Keine Erbschaft für den Ex – schon vor der rechtskräftigen Scheidung

Seit Anfang Januar verliert in der Schweiz ein Ehegatte sein Pflichtteilsrecht nicht mehr erst mit Rechtskraft der Scheidung, sondern bereits mit Beginn des Scheidungsverfahrens. Hierin liegt eine Annäherung an das deutsche Recht, das allerdings sogar das gesetzliche Erbrecht des Ehegatten erlöschen lässt, wenn der Scheidungsantrag gestellt wurde und die Voraussetzungen für die Scheidung vorliegen.

Schenkungen nach einem Erbvertrag

Das neue Schweizer Erbrecht will die Vertragspartner eines Erbvertrags stärker schützen. Bislang konnten diese nach Abschluss des Erbvertrags relativ ungeniert Vermögen verschenken, was dem Gedanken der Vereinbarung häufig nicht entsprach. Nun sollen Schenkungen anfechtbar sein, soweit es sich nicht um übliche Gelegenheitsgeschenke handelt oder die Zuwendung im Vertrag ausdrücklich erlaubt wurde.

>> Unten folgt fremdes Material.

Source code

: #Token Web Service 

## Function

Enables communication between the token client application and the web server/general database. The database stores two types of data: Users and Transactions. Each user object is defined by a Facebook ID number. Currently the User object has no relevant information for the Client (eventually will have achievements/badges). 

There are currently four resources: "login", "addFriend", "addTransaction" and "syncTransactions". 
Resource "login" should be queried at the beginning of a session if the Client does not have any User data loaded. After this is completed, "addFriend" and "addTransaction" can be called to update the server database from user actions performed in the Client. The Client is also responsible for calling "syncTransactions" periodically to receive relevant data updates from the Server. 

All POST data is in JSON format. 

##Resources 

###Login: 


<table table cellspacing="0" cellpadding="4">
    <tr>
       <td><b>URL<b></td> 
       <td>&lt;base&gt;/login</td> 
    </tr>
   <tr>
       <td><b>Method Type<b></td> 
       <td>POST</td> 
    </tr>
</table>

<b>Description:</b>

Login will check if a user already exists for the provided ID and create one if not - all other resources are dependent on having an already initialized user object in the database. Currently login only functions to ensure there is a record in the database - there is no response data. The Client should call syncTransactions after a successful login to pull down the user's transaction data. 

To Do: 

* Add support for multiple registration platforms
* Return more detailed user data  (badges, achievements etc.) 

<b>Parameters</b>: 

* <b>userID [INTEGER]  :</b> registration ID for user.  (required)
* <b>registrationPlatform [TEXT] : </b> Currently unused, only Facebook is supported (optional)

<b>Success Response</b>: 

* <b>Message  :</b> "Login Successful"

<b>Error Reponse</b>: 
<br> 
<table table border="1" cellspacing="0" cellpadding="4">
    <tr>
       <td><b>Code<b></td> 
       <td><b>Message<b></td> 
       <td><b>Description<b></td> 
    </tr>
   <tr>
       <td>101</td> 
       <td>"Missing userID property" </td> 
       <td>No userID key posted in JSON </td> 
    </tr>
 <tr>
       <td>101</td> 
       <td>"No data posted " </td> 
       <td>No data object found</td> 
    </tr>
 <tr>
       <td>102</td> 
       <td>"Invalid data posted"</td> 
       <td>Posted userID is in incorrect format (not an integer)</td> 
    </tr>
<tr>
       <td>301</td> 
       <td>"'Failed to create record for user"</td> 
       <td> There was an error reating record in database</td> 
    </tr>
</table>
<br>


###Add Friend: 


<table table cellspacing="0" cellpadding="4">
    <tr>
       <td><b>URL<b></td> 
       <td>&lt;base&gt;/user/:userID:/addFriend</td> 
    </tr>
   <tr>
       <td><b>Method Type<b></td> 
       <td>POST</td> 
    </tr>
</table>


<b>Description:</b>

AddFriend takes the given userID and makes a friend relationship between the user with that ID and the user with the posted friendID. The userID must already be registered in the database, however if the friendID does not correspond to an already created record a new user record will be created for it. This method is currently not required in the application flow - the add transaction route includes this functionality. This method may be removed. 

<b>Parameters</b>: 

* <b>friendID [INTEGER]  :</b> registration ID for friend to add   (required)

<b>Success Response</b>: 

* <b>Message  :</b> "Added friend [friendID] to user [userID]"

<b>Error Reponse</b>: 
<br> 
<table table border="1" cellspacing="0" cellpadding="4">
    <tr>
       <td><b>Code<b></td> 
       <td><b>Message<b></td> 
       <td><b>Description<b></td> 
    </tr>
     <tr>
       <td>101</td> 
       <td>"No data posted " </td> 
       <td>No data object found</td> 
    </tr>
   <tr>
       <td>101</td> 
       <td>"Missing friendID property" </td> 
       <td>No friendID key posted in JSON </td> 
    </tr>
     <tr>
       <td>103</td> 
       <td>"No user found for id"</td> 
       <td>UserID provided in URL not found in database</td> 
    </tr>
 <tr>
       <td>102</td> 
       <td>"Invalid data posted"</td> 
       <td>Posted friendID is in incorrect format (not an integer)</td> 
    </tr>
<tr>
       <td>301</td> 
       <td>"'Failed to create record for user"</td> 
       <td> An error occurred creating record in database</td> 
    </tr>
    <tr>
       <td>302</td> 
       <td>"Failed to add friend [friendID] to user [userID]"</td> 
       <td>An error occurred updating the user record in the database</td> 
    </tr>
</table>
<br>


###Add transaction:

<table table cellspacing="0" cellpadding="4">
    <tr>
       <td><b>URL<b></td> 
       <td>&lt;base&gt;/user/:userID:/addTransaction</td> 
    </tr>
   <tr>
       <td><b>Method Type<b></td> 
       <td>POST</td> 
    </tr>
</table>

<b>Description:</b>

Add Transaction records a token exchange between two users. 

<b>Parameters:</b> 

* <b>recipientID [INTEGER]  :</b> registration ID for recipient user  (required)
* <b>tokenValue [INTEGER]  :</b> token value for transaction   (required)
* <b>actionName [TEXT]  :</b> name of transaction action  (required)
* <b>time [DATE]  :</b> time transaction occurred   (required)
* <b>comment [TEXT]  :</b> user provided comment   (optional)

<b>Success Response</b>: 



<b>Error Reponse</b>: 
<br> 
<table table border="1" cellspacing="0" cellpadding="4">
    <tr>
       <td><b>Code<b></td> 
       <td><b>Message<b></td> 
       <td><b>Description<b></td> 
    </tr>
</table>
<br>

Dem deutschen Erbrechtler fällt dazu spontan die Regelung des § 2287 BGB ein. Die besagt, dass ein Erbe, der sein Erbrecht aus einem Erbvertrag hat, die Herausgabe von Schenkungen verlangen kann, wenn diese von seinem Vertragspartner in der Absicht vorgenommen wurden, ihn zu beeinträchtigen.

Der lohnende Blick über den Tellerrand

Die Neuregelungen im Schweizer Recht zeigen, dass es durchaus lohnt, mal über den Tellerrand der eigenen nationalen Rechtsordnung zu gucken, um sich in einem Nachbarland (oder auch noch weiter entfernt) Anregungen für ein modernes Erbrecht zu holen. Das gilt im vorliegenden Fall auch für uns, soweit die Schweizer Reform von den hiesigen Regelungen abweicht oder darüber hinausgeht.